In his press conference, Dayan said he expects the government to make some "clear decisions" about its settlement policy as a result of the Elon Moreh court case. Apart from major economic problems, Dayan predicted more political tribulations for the Begin government mainly stemming from the intention of the ultranationalist Gush Emunim group to build more Jewish settlements on the West Bank.
While it was widely known that Dayan had substantive differences with Begin on West Bank policy, today was the closest the former foreign minister came to pinpointing those differences, other than to say there were difference of technique and on how the Palestinian autonomy negotiations should be conducted.
"Would we allow any partition when we negotiate with Jordan after five years, or should we not give one inch? Where to be flexible and where to insist and not give in anything?. . . The relations between the arabs living there and Israelis, and the question of sovereignty and all that, my concept is not identical to the concept of the Likud and the National Religious Parties," Dayan said.
While Dayan made it clear what he would not accept a Palestinian state and closed borders as a permanent status of the West Bank his specific vision for the occupied territory remained as elusive as ever except for amorphous hints at a Palestinian federation with Jordan.
But his explanation, given in a farreaching and sometimes rambling news conference that lasted more than 2 1/2 hours, contradicted assertions by Begin and his top aides that Dayan quit principally over his isolation from the autonomy talks and because his views of bargaining techniques differed from the government's.
Referring to a set of Cabinet-approved autonomy negotiating principles, which include a claim of Israeli sovereignty over the West Bank and Gaza, Dayan said, "In some of them, at least one, I did not agree and I voted against."
The principles, adopted last spring also demanded Israeli control of West Bank water resources, continued settlement, application of Israeli law to settlers and the use of Israeli law enforcement units to protect settlers.

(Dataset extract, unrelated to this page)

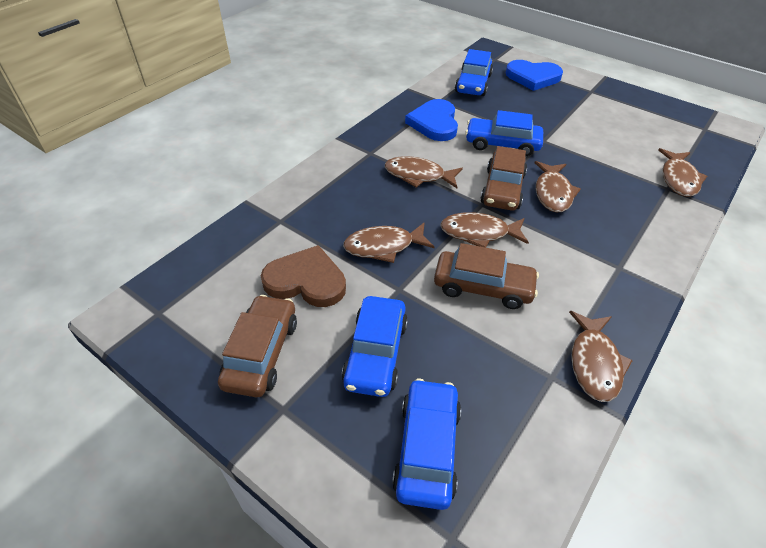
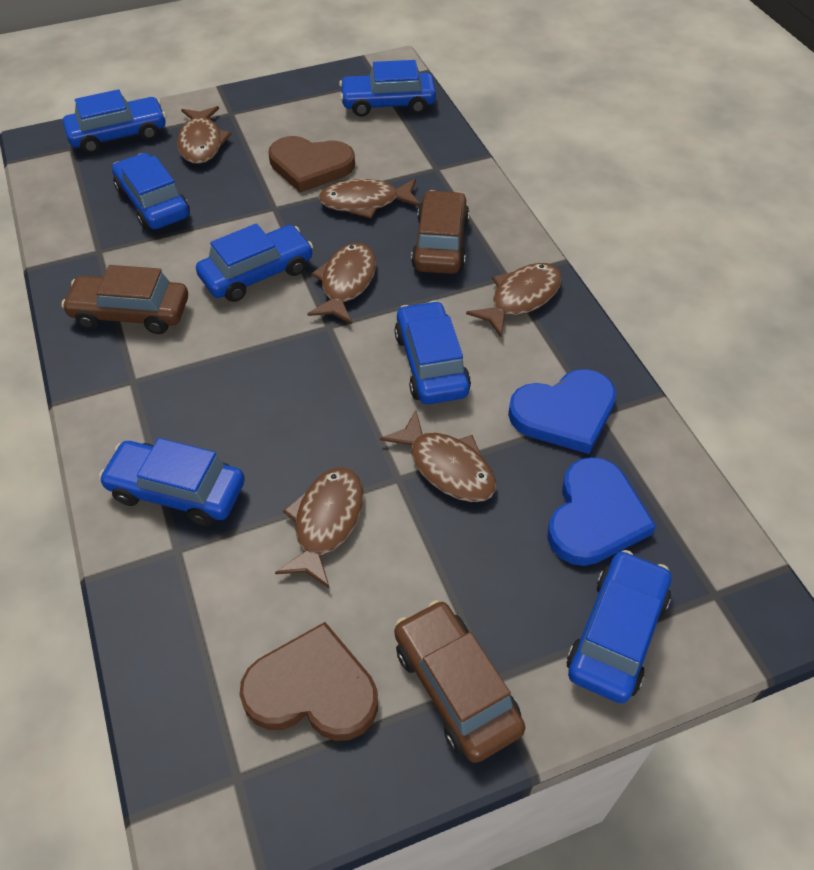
blue car: [342,296,408,397] [392,378,461,510] [455,49,493,96] [465,110,543,156] = 4 -> [63,89,166,153] [99,438,245,526] [112,153,190,230] [196,223,313,302] [339,60,436,117] [394,301,471,404] [567,550,671,703] = 7
brown heart: [261,245,346,307] = 1 -> [240,622,378,741] [268,136,355,193] = 2

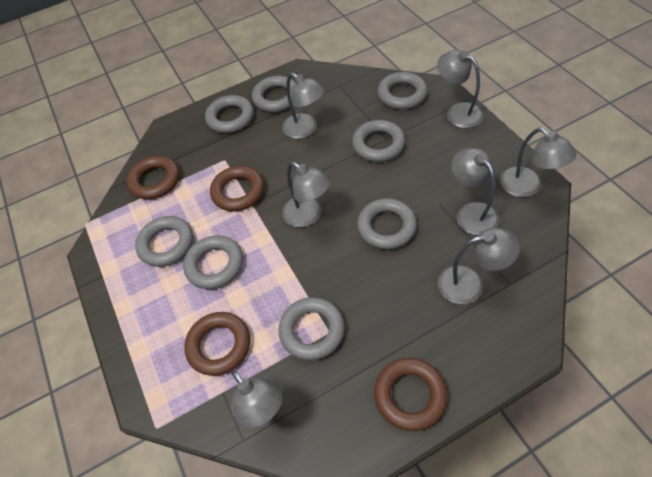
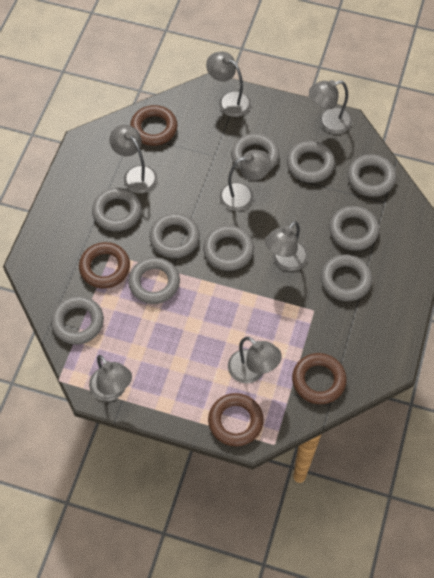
grey ring: [135,216,193,267] [183,235,243,289] [205,95,254,133] [252,76,296,112] [278,297,345,360] [352,120,405,162] [357,198,417,250] [377,72,427,110] = 8 -> [51,296,104,345] [92,187,142,231] [128,257,180,304] [149,213,200,258] [203,225,254,271] [231,133,279,171] [287,141,335,183] [321,254,372,301] [329,206,379,251] [348,154,396,197] = 10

Dayan did not make clear why he did not quit when the principles were adopted. An aide to Dayan said later, "There was always hope for change."
Dayan said he would remain in the Knesset, but he said he has no intention of forming a new party. He said he plans to write a book, travel and give lectures.

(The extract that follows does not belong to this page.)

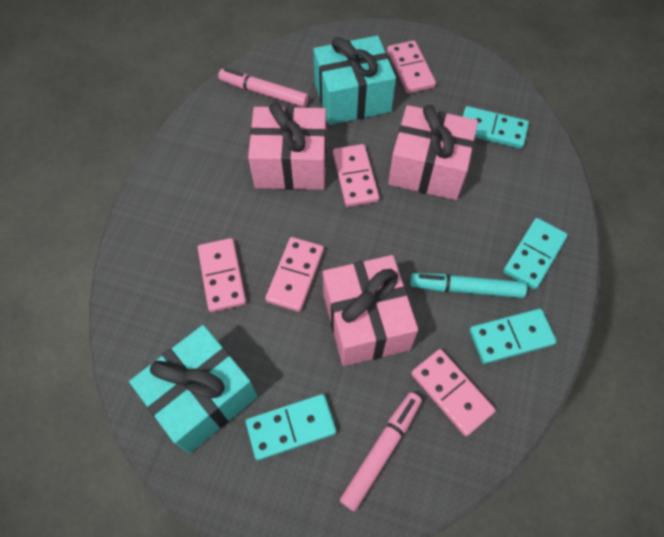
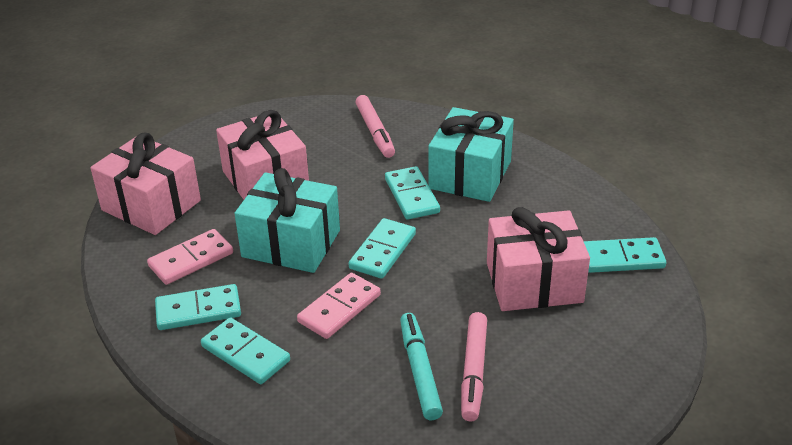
pink domino: [198,238,246,312] [265,237,324,312] [333,144,379,207] [387,40,436,94] [411,349,496,436] = 5 -> [147,229,233,285] [297,273,381,339] = 2
turquoise domino: [246,394,336,461] [463,106,529,149] [469,309,557,364] [503,218,568,290] = 4 -> [155,284,241,330] [201,317,290,384] [349,218,416,279] [385,166,440,220] [584,237,666,273] = 5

Dayan sidestepped questions about whether he believes his resignation coupled with yesterday's landmark High Court decision against the government-sponsored Elon Moreh settlement, would ultimately cause the Likud coalition to collapse.
"I'm not an expert on when and why a new election will take place. I'm not involved, and I don't even count the numbers or supporters of the Likud," he said. (The Likud majority has dropped through political attrition from 77 to 65 Knesset members).
In response to questions, he said he was ot leaving the government because of the Likud coalition's weakened condition, which has been exacerbated by political and economic problems.
Dayan, who has been regarded as a moderating influence on the Cabinet's foreign policy, doubted whether the government will take a harder line now, particularly on settlements, in light of the Elon Moreh ruling. I'm sure they will do their best to reach an agreement," he said.
In a poignant footnote to his three decades of service to the Jewish state both as an Army officer and politician, Dayan, who recently had a maligancy removed from his intestines, was asked about a recurrent dream he wrote about during his illness.
The dream was that while climbing a steep hill to view a pagoda during an Asian tour, he overcame his fatigue because he felt pushed up the hill by a mysterious force. But, at the top of the hill, he realized, was the cemetery of his native Galilee kibbutz, Nahalal.
When asked why he wrote about his dream, Dayan explained he had been under intense physical and emotional strain before his operation. He quoted from a poem the observation that dreams about death can come true.
Then, characteristically, Dayan noted that another verse of the same poem said that dreams about death do not necessarily have any meaning.